▶ Data shown:
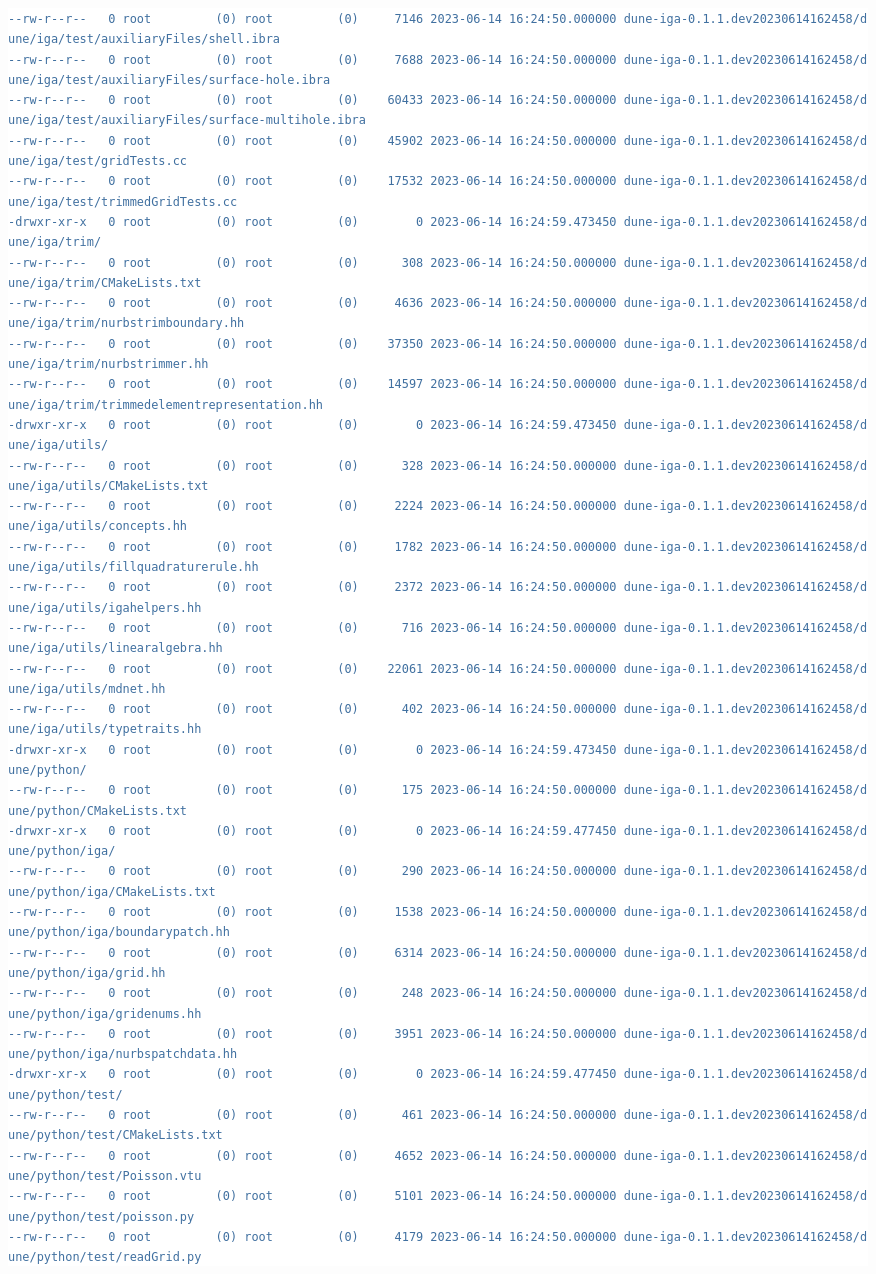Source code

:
 ```diff
--rw-r--r--   0 root         (0) root         (0)     7146 2023-06-14 16:24:50.000000 dune-iga-0.1.1.dev20230614162458/dune/iga/test/auxiliaryFiles/shell.ibra
--rw-r--r--   0 root         (0) root         (0)     7688 2023-06-14 16:24:50.000000 dune-iga-0.1.1.dev20230614162458/dune/iga/test/auxiliaryFiles/surface-hole.ibra
--rw-r--r--   0 root         (0) root         (0)    60433 2023-06-14 16:24:50.000000 dune-iga-0.1.1.dev20230614162458/dune/iga/test/auxiliaryFiles/surface-multihole.ibra
--rw-r--r--   0 root         (0) root         (0)    45902 2023-06-14 16:24:50.000000 dune-iga-0.1.1.dev20230614162458/dune/iga/test/gridTests.cc
--rw-r--r--   0 root         (0) root         (0)    17532 2023-06-14 16:24:50.000000 dune-iga-0.1.1.dev20230614162458/dune/iga/test/trimmedGridTests.cc
-drwxr-xr-x   0 root         (0) root         (0)        0 2023-06-14 16:24:59.473450 dune-iga-0.1.1.dev20230614162458/dune/iga/trim/
--rw-r--r--   0 root         (0) root         (0)      308 2023-06-14 16:24:50.000000 dune-iga-0.1.1.dev20230614162458/dune/iga/trim/CMakeLists.txt
--rw-r--r--   0 root         (0) root         (0)     4636 2023-06-14 16:24:50.000000 dune-iga-0.1.1.dev20230614162458/dune/iga/trim/nurbstrimboundary.hh
--rw-r--r--   0 root         (0) root         (0)    37350 2023-06-14 16:24:50.000000 dune-iga-0.1.1.dev20230614162458/dune/iga/trim/nurbstrimmer.hh
--rw-r--r--   0 root         (0) root         (0)    14597 2023-06-14 16:24:50.000000 dune-iga-0.1.1.dev20230614162458/dune/iga/trim/trimmedelementrepresentation.hh
-drwxr-xr-x   0 root         (0) root         (0)        0 2023-06-14 16:24:59.473450 dune-iga-0.1.1.dev20230614162458/dune/iga/utils/
--rw-r--r--   0 root         (0) root         (0)      328 2023-06-14 16:24:50.000000 dune-iga-0.1.1.dev20230614162458/dune/iga/utils/CMakeLists.txt
--rw-r--r--   0 root         (0) root         (0)     2224 2023-06-14 16:24:50.000000 dune-iga-0.1.1.dev20230614162458/dune/iga/utils/concepts.hh
--rw-r--r--   0 root         (0) root         (0)     1782 2023-06-14 16:24:50.000000 dune-iga-0.1.1.dev20230614162458/dune/iga/utils/fillquadraturerule.hh
--rw-r--r--   0 root         (0) root         (0)     2372 2023-06-14 16:24:50.000000 dune-iga-0.1.1.dev20230614162458/dune/iga/utils/igahelpers.hh
--rw-r--r--   0 root         (0) root         (0)      716 2023-06-14 16:24:50.000000 dune-iga-0.1.1.dev20230614162458/dune/iga/utils/linearalgebra.hh
--rw-r--r--   0 root         (0) root         (0)    22061 2023-06-14 16:24:50.000000 dune-iga-0.1.1.dev20230614162458/dune/iga/utils/mdnet.hh
--rw-r--r--   0 root         (0) root         (0)      402 2023-06-14 16:24:50.000000 dune-iga-0.1.1.dev20230614162458/dune/iga/utils/typetraits.hh
-drwxr-xr-x   0 root         (0) root         (0)        0 2023-06-14 16:24:59.473450 dune-iga-0.1.1.dev20230614162458/dune/python/
--rw-r--r--   0 root         (0) root         (0)      175 2023-06-14 16:24:50.000000 dune-iga-0.1.1.dev20230614162458/dune/python/CMakeLists.txt
-drwxr-xr-x   0 root         (0) root         (0)        0 2023-06-14 16:24:59.477450 dune-iga-0.1.1.dev20230614162458/dune/python/iga/
--rw-r--r--   0 root         (0) root         (0)      290 2023-06-14 16:24:50.000000 dune-iga-0.1.1.dev20230614162458/dune/python/iga/CMakeLists.txt
--rw-r--r--   0 root         (0) root         (0)     1538 2023-06-14 16:24:50.000000 dune-iga-0.1.1.dev20230614162458/dune/python/iga/boundarypatch.hh
--rw-r--r--   0 root         (0) root         (0)     6314 2023-06-14 16:24:50.000000 dune-iga-0.1.1.dev20230614162458/dune/python/iga/grid.hh
--rw-r--r--   0 root         (0) root         (0)      248 2023-06-14 16:24:50.000000 dune-iga-0.1.1.dev20230614162458/dune/python/iga/gridenums.hh
--rw-r--r--   0 root         (0) root         (0)     3951 2023-06-14 16:24:50.000000 dune-iga-0.1.1.dev20230614162458/dune/python/iga/nurbspatchdata.hh
-drwxr-xr-x   0 root         (0) root         (0)        0 2023-06-14 16:24:59.477450 dune-iga-0.1.1.dev20230614162458/dune/python/test/
--rw-r--r--   0 root         (0) root         (0)      461 2023-06-14 16:24:50.000000 dune-iga-0.1.1.dev20230614162458/dune/python/test/CMakeLists.txt
--rw-r--r--   0 root         (0) root         (0)     4652 2023-06-14 16:24:50.000000 dune-iga-0.1.1.dev20230614162458/dune/python/test/Poisson.vtu
--rw-r--r--   0 root         (0) root         (0)     5101 2023-06-14 16:24:50.000000 dune-iga-0.1.1.dev20230614162458/dune/python/test/poisson.py
--rw-r--r--   0 root         (0) root         (0)     4179 2023-06-14 16:24:50.000000 dune-iga-0.1.1.dev20230614162458/dune/python/test/readGrid.py
```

▶ Instructions for the task: Copy out each line of the records that holds the string "surface".

▶ Result below:
--rw-r--r--   0 root         (0) root         (0)     7688 2023-06-14 16:24:50.000000 dune-iga-0.1.1.dev20230614162458/dune/iga/test/auxiliaryFiles/surface-hole.ibra
--rw-r--r--   0 root         (0) root         (0)    60433 2023-06-14 16:24:50.000000 dune-iga-0.1.1.dev20230614162458/dune/iga/test/auxiliaryFiles/surface-multihole.ibra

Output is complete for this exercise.